Parks around the nation face the same problem. Central Park and Riverside Park in New York City are clogged with the weed, and city officials have yet to come up with a successful method of eradication. Seattle and parts of Oregon report their own invasions.

In Boston, the issue is especially pressing because of the historical significance of the Emerald Necklace, park officials say.

Olmsted, who is considered by many as the father of landscape architecture, created the six parks, now known as the necklace, in the late 19th century.

The parks were designed to be quiet refuges from urban life. Olmsted's master plans provided for greenery and open spaces, rivers and ponds, and an array of diverse trees, shrubs, flowers, and wildlife habitat.

Like many urban parks across the nation, the Emerald Necklace was overrun by growth over the years, because plants and trees were not regularly cared for. After New York began restoring Central Park in 1980, a park revitalization movement took hold.

Boston was a little slow to catch the trend. The private Emerald Necklace Conservancy was created in 2000. Working with park departments in Brookline and Boston, the Conservancy tries to restore the park to Olmsted's original plan.

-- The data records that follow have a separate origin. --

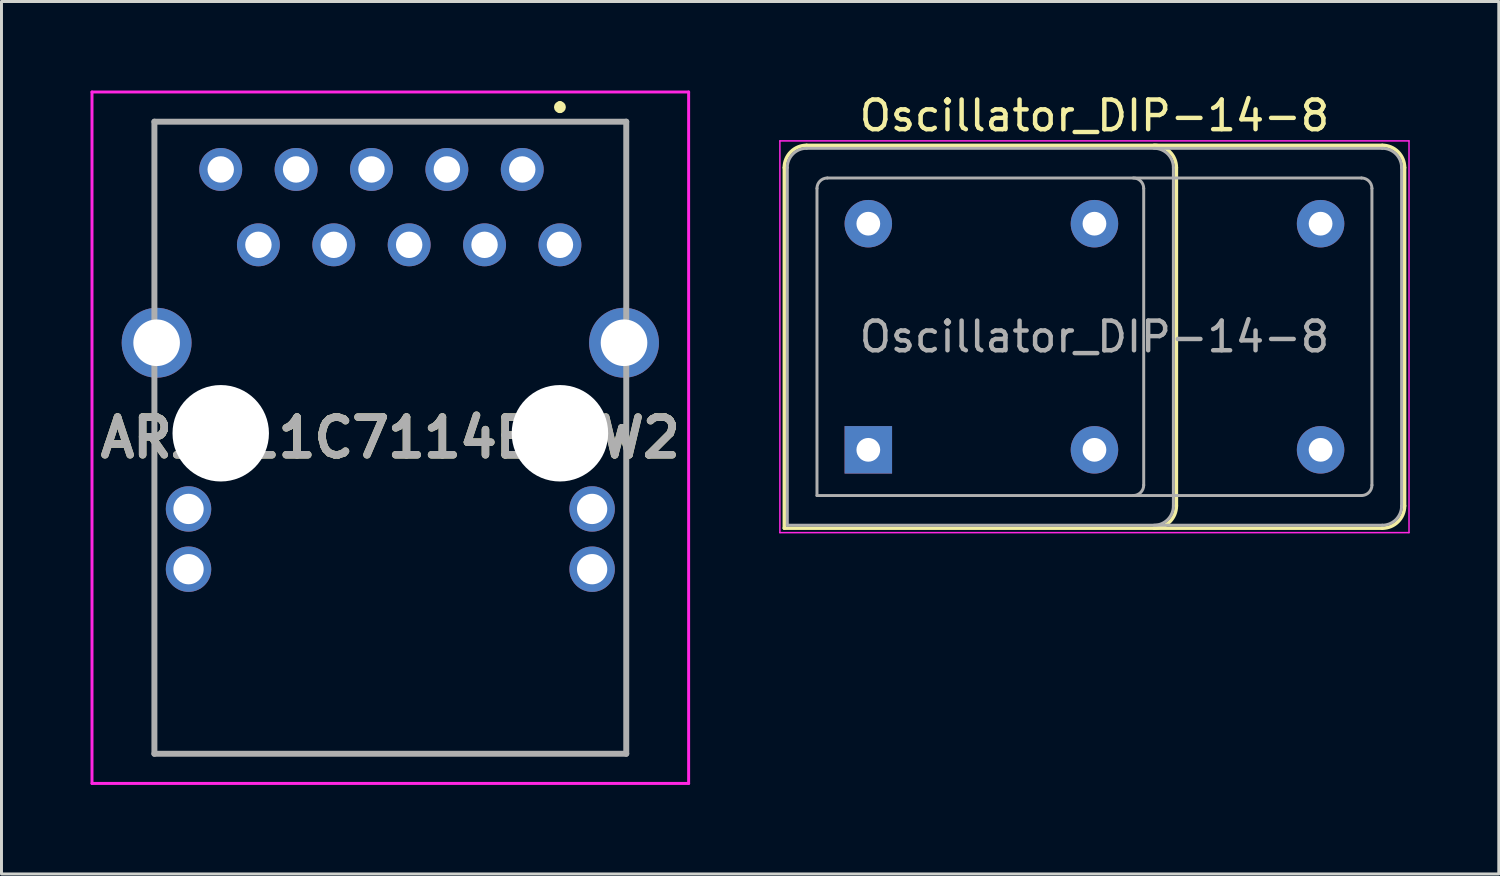
<source format=kicad_pcb>
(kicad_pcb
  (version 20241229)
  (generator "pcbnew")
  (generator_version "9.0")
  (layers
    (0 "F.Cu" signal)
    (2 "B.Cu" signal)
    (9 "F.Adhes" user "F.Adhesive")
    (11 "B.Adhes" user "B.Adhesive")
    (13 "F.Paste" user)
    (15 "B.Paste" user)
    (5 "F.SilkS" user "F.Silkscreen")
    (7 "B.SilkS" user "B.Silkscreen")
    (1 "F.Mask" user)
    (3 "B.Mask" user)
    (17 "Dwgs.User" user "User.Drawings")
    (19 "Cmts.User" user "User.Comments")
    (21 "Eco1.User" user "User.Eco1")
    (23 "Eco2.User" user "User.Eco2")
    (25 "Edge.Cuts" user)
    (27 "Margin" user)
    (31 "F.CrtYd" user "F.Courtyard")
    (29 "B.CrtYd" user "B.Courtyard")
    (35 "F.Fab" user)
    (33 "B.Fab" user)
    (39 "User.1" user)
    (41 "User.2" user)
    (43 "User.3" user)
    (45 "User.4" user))
  (footprint "ARJM11C7114BAEW2"
    (layer "F.Cu")
    (at 15.818 2.66)
    (property "Reference" "ARJM11C7114BAEW2" (at -5.715 9.04 0) (layer "F.SilkS") (effects (font (size 1.27 1.27) (thickness 0.254))))
    (attr through_hole)
    (fp_line (start -13.665 -1.61) (end 2.16 -1.61) (stroke (width 0.1) (type solid)) (layer "F.SilkS"))
    (fp_line (start -13.665 -1.5) (end -13.665 -1.61) (stroke (width 0.1) (type solid)) (layer "F.SilkS"))
    (fp_line (start -13.665 4) (end -13.665 -1.5) (stroke (width 0.1) (type solid)) (layer "F.SilkS"))
    (fp_line (start -13.665 7.5) (end -13.665 19.69) (stroke (width 0.1) (type solid)) (layer "F.SilkS"))
    (fp_line (start -13.665 19.69) (end 2.235 19.69) (stroke (width 0.1) (type solid)) (layer "F.SilkS"))
    (fp_line (start 0 -2.2) (end 0 -2.2) (stroke (width 0.2) (type solid)) (layer "F.SilkS"))
    (fp_line (start 0 -2) (end 0 -2) (stroke (width 0.2) (type solid)) (layer "F.SilkS"))
    (fp_line (start 2.16 -1.61) (end 2.235 -1.61) (stroke (width 0.1) (type solid)) (layer "F.SilkS"))
    (fp_line (start 2.235 -1.61) (end 2.235 4) (stroke (width 0.1) (type solid)) (layer "F.SilkS"))
    (fp_line (start 2.235 19.69) (end 2.235 7.5) (stroke (width 0.1) (type solid)) (layer "F.SilkS"))
    (fp_arc (start 0 -2.2) (mid 0.1 -2.1) (end 0 -2) (stroke (width 0.2) (type solid)) (layer "F.SilkS"))
    (fp_arc (start 0 -2) (mid -0.1 -2.1) (end 0 -2.2) (stroke (width 0.2) (type solid)) (layer "F.SilkS"))
    (fp_line (start -15.768 -2.61) (end 4.337 -2.61) (stroke (width 0.1) (type solid)) (layer "F.CrtYd"))
    (fp_line (start -15.768 20.69) (end -15.768 -2.61) (stroke (width 0.1) (type solid)) (layer "F.CrtYd"))
    (fp_line (start 4.337 -2.61) (end 4.337 20.69) (stroke (width 0.1) (type solid)) (layer "F.CrtYd"))
    (fp_line (start 4.337 20.69) (end -15.768 20.69) (stroke (width 0.1) (type solid)) (layer "F.CrtYd"))
    (fp_line (start -13.665 -1.61) (end 2.235 -1.61) (stroke (width 0.2) (type solid)) (layer "F.Fab"))
    (fp_line (start -13.665 19.69) (end -13.665 -1.61) (stroke (width 0.2) (type solid)) (layer "F.Fab"))
    (fp_line (start 2.235 -1.61) (end 2.235 19.69) (stroke (width 0.2) (type solid)) (layer "F.Fab"))
    (fp_line (start 2.235 19.69) (end -13.665 19.69) (stroke (width 0.2) (type solid)) (layer "F.Fab"))
    (fp_text user "${REFERENCE}" (at -5.715 9.04 0) (layer "F.Fab") (effects (font (size 1.27 1.27) (thickness 0.254))))
    (pad "" np_thru_hole circle (at -11.43 8.89) (size 3.25 3.25) (drill 3.25) (layers "*.Cu" "*.Mask"))
    (pad "" np_thru_hole circle (at 0 8.89) (size 3.25 3.25) (drill 3.25) (layers "*.Cu" "*.Mask"))
    (pad "1" thru_hole circle (at 0 2.54) (size 1.446 1.446) (drill 0.89) (layers "*.Cu" "*.Mask"))
    (pad "2" thru_hole circle (at -1.27 0) (size 1.446 1.446) (drill 0.89) (layers "*.Cu" "*.Mask"))
    (pad "3" thru_hole circle (at -2.54 2.54) (size 1.446 1.446) (drill 0.89) (layers "*.Cu" "*.Mask"))
    (pad "4" thru_hole circle (at -3.81 0) (size 1.446 1.446) (drill 0.89) (layers "*.Cu" "*.Mask"))
    (pad "5" thru_hole circle (at -5.08 2.54) (size 1.446 1.446) (drill 0.89) (layers "*.Cu" "*.Mask"))
    (pad "6" thru_hole circle (at -6.35 0) (size 1.446 1.446) (drill 0.89) (layers "*.Cu" "*.Mask"))
    (pad "7" thru_hole circle (at -7.62 2.54) (size 1.446 1.446) (drill 0.89) (layers "*.Cu" "*.Mask"))
    (pad "8" thru_hole circle (at -8.89 0) (size 1.446 1.446) (drill 0.89) (layers "*.Cu" "*.Mask"))
    (pad "9" thru_hole circle (at -10.16 2.54) (size 1.446 1.446) (drill 0.89) (layers "*.Cu" "*.Mask"))
    (pad "10" thru_hole circle (at -11.43 0) (size 1.446 1.446) (drill 0.89) (layers "*.Cu" "*.Mask"))
    (pad "L1" thru_hole circle (at -12.515 11.44) (size 1.53 1.53) (drill 1.02) (layers "*.Cu" "*.Mask"))
    (pad "L2" thru_hole circle (at -12.515 13.47) (size 1.53 1.53) (drill 1.02) (layers "*.Cu" "*.Mask"))
    (pad "L3" thru_hole circle (at 1.085 11.44) (size 1.53 1.53) (drill 1.02) (layers "*.Cu" "*.Mask"))
    (pad "L4" thru_hole circle (at 1.085 13.47) (size 1.53 1.53) (drill 1.02) (layers "*.Cu" "*.Mask"))
    (pad "S" thru_hole circle (at -13.59 5.84) (size 2.355 2.355) (drill 1.57) (layers "*.Cu" "*.Mask"))
    (pad "S" thru_hole circle (at 2.16 5.84) (size 2.355 2.355) (drill 1.57) (layers "*.Cu" "*.Mask")))
  (footprint "Oscillator_DIP-14-8"
    (layer "F.Cu")
    (at 26.21 12.108)
    (property "Reference" "Oscillator_DIP-14-8" (at 7.62 -11.26 0) (layer "F.SilkS") (effects (font (size 1 1) (thickness 0.15))))
    (attr through_hole)
    (fp_line (start -2.83 -9.51) (end -2.83 2.64) (stroke (width 0.12) (type solid)) (layer "F.SilkS"))
    (fp_line (start -2.83 2.64) (end 17.32 2.64) (stroke (width 0.12) (type solid)) (layer "F.SilkS"))
    (fp_line (start 10.38 1.89) (end 10.38 -9.51) (stroke (width 0.12) (type solid)) (layer "F.SilkS"))
    (fp_line (start 17.32 -10.26) (end -2.08 -10.26) (stroke (width 0.12) (type solid)) (layer "F.SilkS"))
    (fp_line (start 18.07 1.89) (end 18.07 -9.51) (stroke (width 0.12) (type solid)) (layer "F.SilkS"))
    (fp_arc (start -2.83 -9.51) (mid -2.61033 -10.04033) (end -2.08 -10.26) (stroke (width 0.12) (type solid)) (layer "F.SilkS"))
    (fp_arc (start 9.62967 -10.26) (mid 10.16 -10.04033) (end 10.37967 -9.51) (stroke (width 0.12) (type solid)) (layer "F.SilkS"))
    (fp_arc (start 10.37967 1.89) (mid 10.16 2.42033) (end 9.62967 2.64) (stroke (width 0.12) (type solid)) (layer "F.SilkS"))
    (fp_arc (start 17.32 -10.26) (mid 17.85033 -10.04033) (end 18.07 -9.51) (stroke (width 0.12) (type solid)) (layer "F.SilkS"))
    (fp_arc (start 18.07 1.89) (mid 17.85033 2.42033) (end 17.32 2.64) (stroke (width 0.12) (type solid)) (layer "F.SilkS"))
    (fp_line (start -2.98 -10.41) (end -2.98 2.79) (stroke (width 0.05) (type solid)) (layer "F.CrtYd"))
    (fp_line (start -2.98 2.79) (end 18.22 2.79) (stroke (width 0.05) (type solid)) (layer "F.CrtYd"))
    (fp_line (start 18.22 -10.41) (end -2.98 -10.41) (stroke (width 0.05) (type solid)) (layer "F.CrtYd"))
    (fp_line (start 18.22 2.79) (end 18.22 -10.41) (stroke (width 0.05) (type solid)) (layer "F.CrtYd"))
    (fp_line (start -2.73 2.54) (end -2.73 -9.51) (stroke (width 0.1) (type solid)) (layer "F.Fab"))
    (fp_line (start -2.73 2.54) (end 17.32 2.54) (stroke (width 0.1) (type solid)) (layer "F.Fab"))
    (fp_line (start -2.08 -10.16) (end 17.32 -10.16) (stroke (width 0.1) (type solid)) (layer "F.Fab"))
    (fp_line (start -1.73 1.54) (end -1.73 -8.81) (stroke (width 0.1) (type solid)) (layer "F.Fab"))
    (fp_line (start -1.73 1.54) (end 16.62 1.54) (stroke (width 0.1) (type solid)) (layer "F.Fab"))
    (fp_line (start -1.38 -9.16) (end 16.62 -9.16) (stroke (width 0.1) (type solid)) (layer "F.Fab"))
    (fp_line (start 9.28 1.19) (end 9.28 -8.81) (stroke (width 0.1) (type solid)) (layer "F.Fab"))
    (fp_line (start 10.28 -9.51) (end 10.28 1.89) (stroke (width 0.1) (type solid)) (layer "F.Fab"))
    (fp_line (start 16.97 1.19) (end 16.97 -8.81) (stroke (width 0.1) (type solid)) (layer "F.Fab"))
    (fp_line (start 17.97 -9.51) (end 17.97 1.89) (stroke (width 0.1) (type solid)) (layer "F.Fab"))
    (fp_arc (start -2.73 -9.51) (mid -2.539619 -9.969619) (end -2.08 -10.16) (stroke (width 0.1) (type solid)) (layer "F.Fab"))
    (fp_arc (start -1.73 -8.81) (mid -1.627487 -9.057487) (end -1.38 -9.16) (stroke (width 0.1) (type solid)) (layer "F.Fab"))
    (fp_arc (start 8.92967 -9.16) (mid 9.177157 -9.057487) (end 9.27967 -8.81) (stroke (width 0.1) (type solid)) (layer "F.Fab"))
    (fp_arc (start 9.27967 1.19) (mid 9.177157 1.437487) (end 8.92967 1.54) (stroke (width 0.1) (type solid)) (layer "F.Fab"))
    (fp_arc (start 9.62967 -10.16) (mid 10.089289 -9.969619) (end 10.27967 -9.51) (stroke (width 0.1) (type solid)) (layer "F.Fab"))
    (fp_arc (start 10.27967 1.89) (mid 10.089289 2.349619) (end 9.62967 2.54) (stroke (width 0.1) (type solid)) (layer "F.Fab"))
    (fp_arc (start 16.62 -9.16) (mid 16.867487 -9.057487) (end 16.97 -8.81) (stroke (width 0.1) (type solid)) (layer "F.Fab"))
    (fp_arc (start 16.97 1.19) (mid 16.867487 1.437487) (end 16.62 1.54) (stroke (width 0.1) (type solid)) (layer "F.Fab"))
    (fp_arc (start 17.32 -10.16) (mid 17.779619 -9.969619) (end 17.97 -9.51) (stroke (width 0.1) (type solid)) (layer "F.Fab"))
    (fp_arc (start 17.97 1.89) (mid 17.779619 2.349619) (end 17.32 2.54) (stroke (width 0.1) (type solid)) (layer "F.Fab"))
    (fp_text user "${REFERENCE}" (at 7.62 -3.81 0) (layer "F.Fab") (effects (font (size 1 1) (thickness 0.15))))
    (pad "1" thru_hole rect (at 0 0) (size 1.6 1.6) (drill 0.8) (layers "*.Cu" "*.Mask"))
    (pad "7" thru_hole circle (at 7.62 0) (size 1.6 1.6) (drill 0.8) (layers "*.Cu" "*.Mask"))
    (pad "7" thru_hole circle (at 15.24 0) (size 1.6 1.6) (drill 0.8) (layers "*.Cu" "*.Mask"))
    (pad "8" thru_hole circle (at 7.62 -7.62) (size 1.6 1.6) (drill 0.8) (layers "*.Cu" "*.Mask"))
    (pad "8" thru_hole circle (at 15.24 -7.62) (size 1.6 1.6) (drill 0.8) (layers "*.Cu" "*.Mask"))
    (pad "14" thru_hole circle (at 0 -7.62) (size 1.6 1.6) (drill 0.8) (layers "*.Cu" "*.Mask")))
  (gr_rect
    (start -3 -3)
    (end 47.455 26.4)
    (stroke (width 0.1) (type default))
    (fill no)
    (layer "Edge.Cuts")))
</source>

Overwhelmed park officials are hoping for state help. Several state legislators, including Senator Susan C. Fargo of Lincoln, have filed bills that would create a grant program to combat invasive species, said Del Tredici, who worked with other scientists to develop a list of harmful plants for the state.

The program would relieve residents, as well as parks, since knotweed has also invaded driveways and yards, particularly in Jamaica Plain and Roxbury.